» **TASKS TO PERFORM**
1. Reproduce the stretch of the HelixDB tutorial from "python -m venv" through "Python for simplicity.".
2. Transcribe the listing from its start through the line containing "innovating for our", leaving out the pictures.

» **TEXT SHOWN**
Skip to main content
This section will cover the Python code to connect to HelixDB and create nodes and edges, create embeddings for the professors, search by embeddings, and filtering.

Step 1: Setting up the environment

python -m venv venv
source venv/bin/activate
pip install helix-py sentence-transformers

Step 2: Imports and Setup for HelixDB

import helix
from sentence_transformers import SentenceTransformer

model = SentenceTransformer("Qwen/Qwen3-Embedding-0.6B")
db = helix.Client(local=True, port=6969, verbose=True)
Here we start creating all the nodes that we will link a professors to.
You can also make a query in queries.hx to get the ID of the research area if you have the name, but we will store it in Python for simplicity.

Sample Data

professor_data = {
  "name": "James",
  "bio": "James is an Assistant Professor focusing on basketball analytics, computer vision, and machine learning. Projects include ShotNet and DunkGPT.",
  "department": "Computer Science",
  "university": "Uni X",
  "key_research_areas": [
    {"area": "Computer Vision for Basketball"},
    {"area": "Predictive Modelling & Simulation"},
    {"area": "Sports Analytics with Large Language Models"},
    {"area": "Wearable Sensor Data Mining"},
    {"area": "Fairness & Ethics in Sports AI"}
  ]
}

Create Professor Node

james_node =db.query("create_professor", {"name": professor_data["name"], "bio": professor_data["bio"]})
// store the ID of the professor node
james_node_id = james_node[0]['professor']["id"]

Create Department Node

computer_science_node = db.query("create_department", {"name": professor_data["department"]})
// store the ID of the department node
computer_science_node_id = computer_science_node[0]['department']["id"]

Create University Node

university_node = db.query("create_university", {"name": professor_data["university"]})
// store the ID of the university node
university_node_id = university_node[0]['university']["id"]

Create Research Area Nodes

research_area_node_ids = {}
for area in professor_data["key_research_areas"]:
    research_area_node = db.query("create_research_area", {"name": area["area"]})
    pprint(research_area_node)
    research_area_node_id = research_area_node[0]['research_area']["id"]
    research_area_node_ids[area["area"]] = research_area_node_id
db.query("link_professor_to_department", {"professor_id": james_node_id, "department_id": computer_science_node_id})

[Dataset entries]
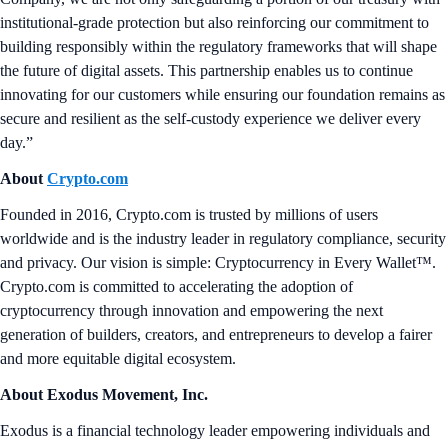
institutional-grade protection but also reinforcing our commitment to
building responsibly within the regulatory frameworks that will shape
the future of digital assets. This partnership enables us to continue
innovating for our customers while ensuring our foundation remains as
secure and resilient as the self-custody experience we deliver every
day.”
About
Crypto.com
Founded in 2016, Crypto.com is trusted by millions of users
worldwide and is the industry leader in regulatory compliance, security
and privacy. Our vision is simple: Cryptocurrency in Every Wallet™.
Crypto.com is committed to accelerating the adoption of
cryptocurrency through innovation and empowering the next
generation of builders, creators, and entrepreneurs to develop a fairer
and more equitable digital ecosystem.
About Exodus Movement, Inc.
Exodus is a financial technology leader empowering individuals and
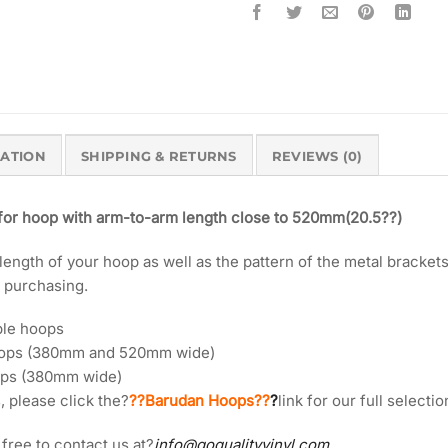
MATION
SHIPPING & RETURNS
REVIEWS (0)
 for hoop with arm-to-arm length close to 520mm(20.5??)
ngth of your hoop as well as the pattern of the metal brackets 
o purchasing.
ble hoops
oops (380mm and 520mm wide)
ops (380mm wide)
, please click the?
??Barudan Hoops??
?
link for our full select
 free to contact us at?
info@goqualityvinyl.com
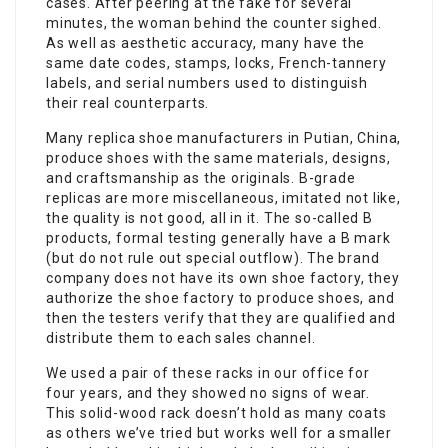
cases. After peering at the fake for several
minutes, the woman behind the counter sighed.
As well as aesthetic accuracy, many have the
same date codes, stamps, locks, French-tannery
labels, and serial numbers used to distinguish
their real counterparts.
Many replica shoe manufacturers in Putian, China,
produce shoes with the same materials, designs,
and craftsmanship as the originals. B-grade
replicas are more miscellaneous, imitated not like,
the quality is not good, all in it. The so-called B
products, formal testing generally have a B mark
(but do not rule out special outflow). The brand
company does not have its own shoe factory, they
authorize the shoe factory to produce shoes, and
then the testers verify that they are qualified and
distribute them to each sales channel.
We used a pair of these racks in our office for
four years, and they showed no signs of wear.
This solid-wood rack doesn’t hold as many coats
as others we’ve tried but works well for a smaller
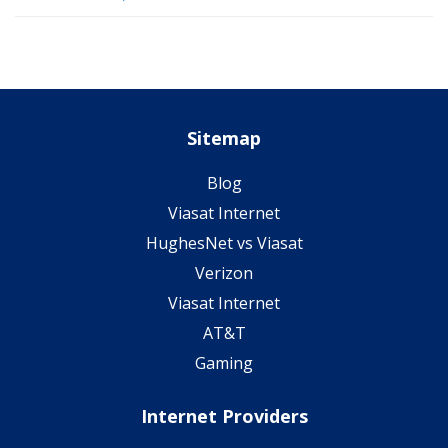
Sitemap
Blog
Viasat Internet
HughesNet vs Viasat
Verizon
Viasat Internet
AT&T
Gaming
Internet Providers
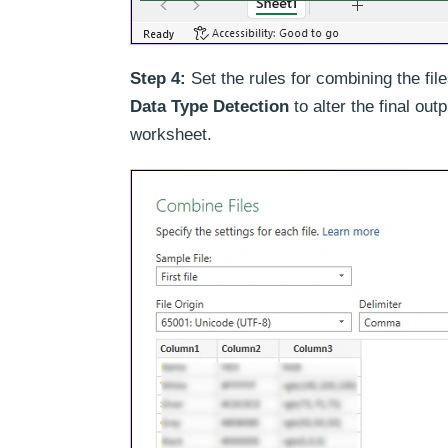
Step 4:
Set the rules for combining the fil
Data Type Detection
to alter the final out
worksheet.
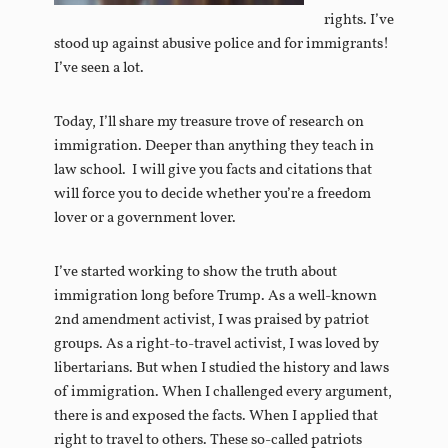
rights. I’ve
stood up against abusive police and for immigrants!
I’ve seen a lot.
Today, I’ll share my treasure trove of research on
immigration. Deeper than anything they teach in
law school. I will give you facts and citations that
will force you to decide whether you’re a freedom
lover or a government lover.
I’ve started working to show the truth about
immigration long before Trump. As a well-known
2nd amendment activist, I was praised by patriot
groups. As a right-to-travel activist, I was loved by
libertarians. But when I studied the history and laws
of immigration. When I challenged every argument,
there is and exposed the facts. When I applied that
right to travel to others. These so-called patriots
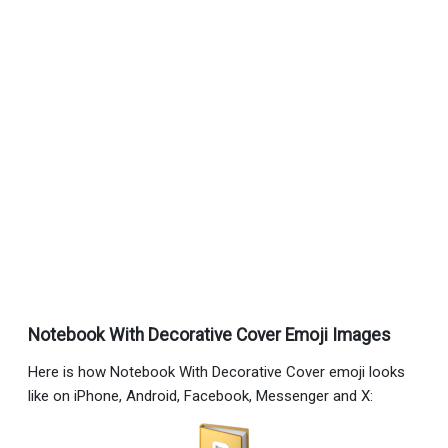
Notebook With Decorative Cover Emoji Images
Here is how Notebook With Decorative Cover emoji looks
like on iPhone, Android, Facebook, Messenger and X:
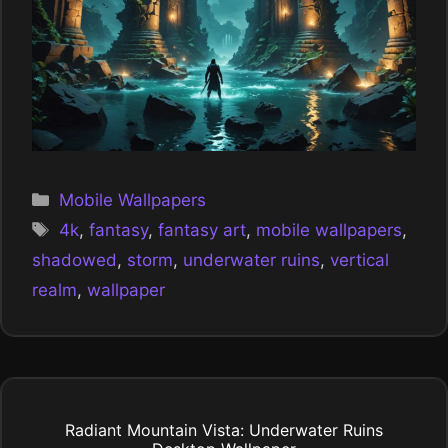
Categories
Mobile Wallpapers
Tags
4k
,
fantasy
,
fantasy art
,
mobile wallpapers
,
shadowed
,
storm
,
underwater ruins
,
vertical
realm
,
wallpaper
Radiant Mountain Vista: Underwater Ruins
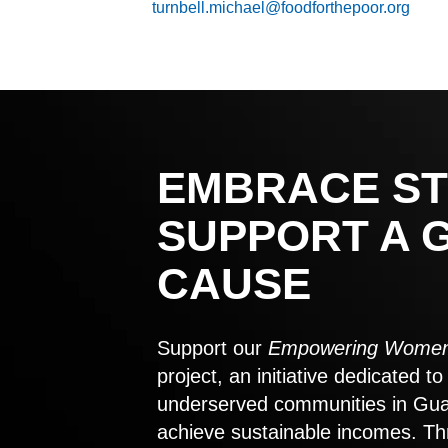
turnbell.michael@foodforthepoor.org
EMBRACE ST
SUPPORT A 
CAUSE
Support our
Empowering Women
project, an initiative dedicated 
underserved communities in Gu
achieve sustainable incomes. Th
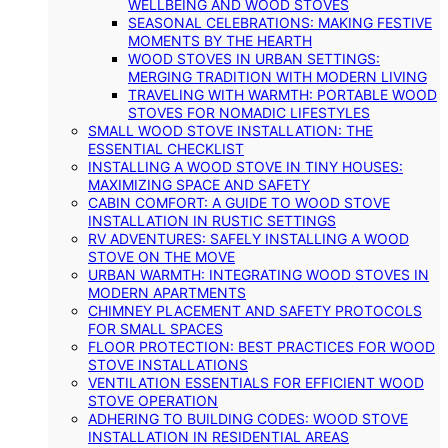
WELLBEING AND WOOD STOVES
SEASONAL CELEBRATIONS: MAKING FESTIVE
MOMENTS BY THE HEARTH
WOOD STOVES IN URBAN SETTINGS:
MERGING TRADITION WITH MODERN LIVING
TRAVELING WITH WARMTH: PORTABLE WOOD
STOVES FOR NOMADIC LIFESTYLES
SMALL WOOD STOVE INSTALLATION: THE
ESSENTIAL CHECKLIST
INSTALLING A WOOD STOVE IN TINY HOUSES:
MAXIMIZING SPACE AND SAFETY
CABIN COMFORT: A GUIDE TO WOOD STOVE
INSTALLATION IN RUSTIC SETTINGS
RV ADVENTURES: SAFELY INSTALLING A WOOD
STOVE ON THE MOVE
URBAN WARMTH: INTEGRATING WOOD STOVES IN
MODERN APARTMENTS
CHIMNEY PLACEMENT AND SAFETY PROTOCOLS
FOR SMALL SPACES
FLOOR PROTECTION: BEST PRACTICES FOR WOOD
STOVE INSTALLATIONS
VENTILATION ESSENTIALS FOR EFFICIENT WOOD
STOVE OPERATION
ADHERING TO BUILDING CODES: WOOD STOVE
INSTALLATION IN RESIDENTIAL AREAS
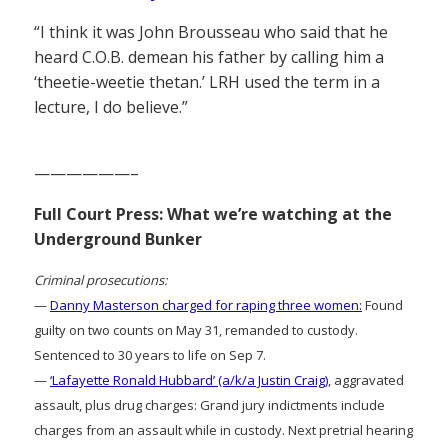
“I think it was John Brousseau who said that he
heard C.O.B. demean his father by calling him a
‘theetie-weetie thetan.’ LRH used the term in a
lecture, I do believe.”
——————–
Full Court Press: What we’re watching at the
Underground Bunker
Criminal prosecutions:
—
Danny Masterson charged for raping three women:
Found
guilty on two counts on May 31, remanded to custody.
Sentenced to 30 years to life on Sep 7.
—
‘Lafayette Ronald Hubbard’ (a/k/a Justin Craig)
, aggravated
assault, plus drug charges: Grand jury indictments include
charges from an assault while in custody. Next pretrial hearing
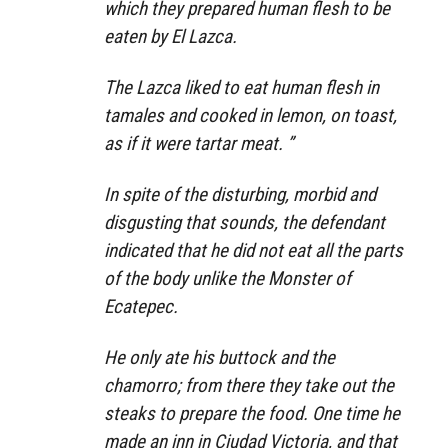
which they prepared human flesh to be
eaten by El Lazca.
The Lazca liked to eat human flesh in
tamales and cooked in lemon, on toast,
as if it were tartar meat. ”
In spite of the disturbing, morbid and
disgusting that sounds, the defendant
indicated that he did not eat all the parts
of the body unlike the Monster of
Ecatepec.
He only ate his buttock and the
chamorro; from there they take out the
steaks to prepare the food. One time he
made an inn in Ciudad Victoria, and that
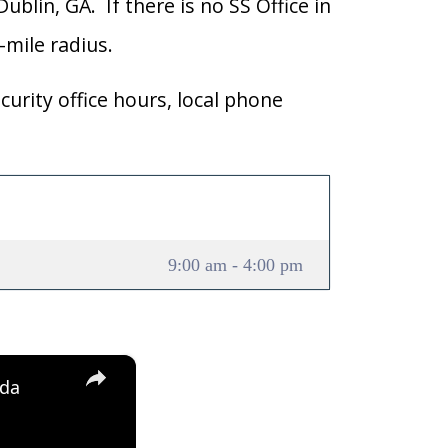
ublin, GA. If there is no SS Office in
0-mile radius.
curity office hours, local phone
9:00 am - 4:00 pm
×
ida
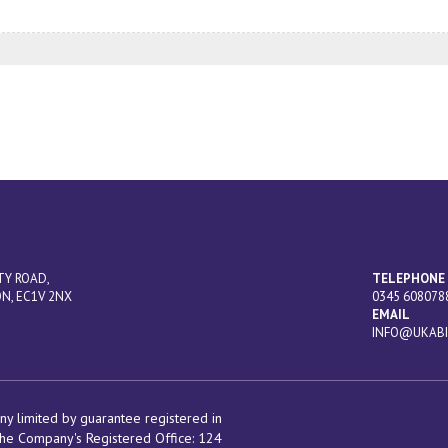
TY ROAD,
TELEPHONE
N, EC1V 2NX
0345 608078
EMAIL
INFO@UKABI
y limited by guarantee registered in
he Company's Registered Office:
124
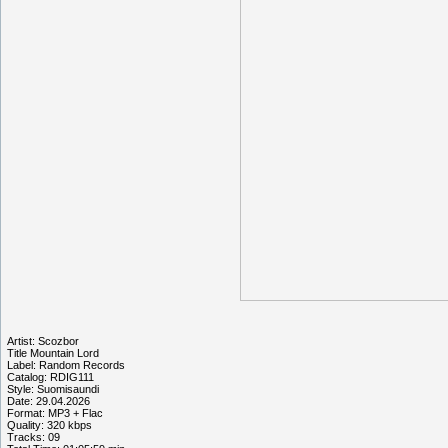
Artist: Scozbor
Title Mountain Lord
Label: Random Records
Catalog: RDIG111
Style: Suomisaundi
Date: 29.04.2026
Format: MP3 + Flac
Quality: 320 kbps
Tracks: 09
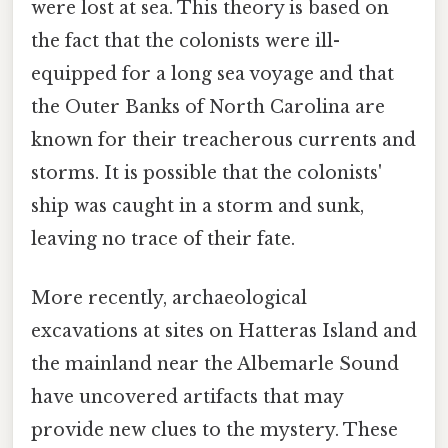
were lost at sea. This theory is based on
the fact that the colonists were ill-
equipped for a long sea voyage and that
the Outer Banks of North Carolina are
known for their treacherous currents and
storms. It is possible that the colonists'
ship was caught in a storm and sunk,
leaving no trace of their fate.
More recently, archaeological
excavations at sites on Hatteras Island and
the mainland near the Albemarle Sound
have uncovered artifacts that may
provide new clues to the mystery. These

» **TASK ANSWERS**
1.
python -m venv venv
source venv/bin/activate
pip install helix-py sentence-transformers

Step 2: Imports and Setup for HelixDB

import helix
from sentence_transformers import SentenceTransformer

model = SentenceTransformer("Qwen/Qwen3-Embedding-0.6B")
db = helix.Client(local=True, port=6969, verbose=True)
Here we start creating all the nodes that we will link a professors to.
You can also make a query in queries.hx to get the ID of the research area if you have the name, but we will store it in Python for simplicity.

2.
institutional-grade protection but also reinforcing our commitment to
building responsibly within the regulatory frameworks that will shape
the future of digital assets. This partnership enables us to continue
innovating for our customers while ensuring our foundation remains as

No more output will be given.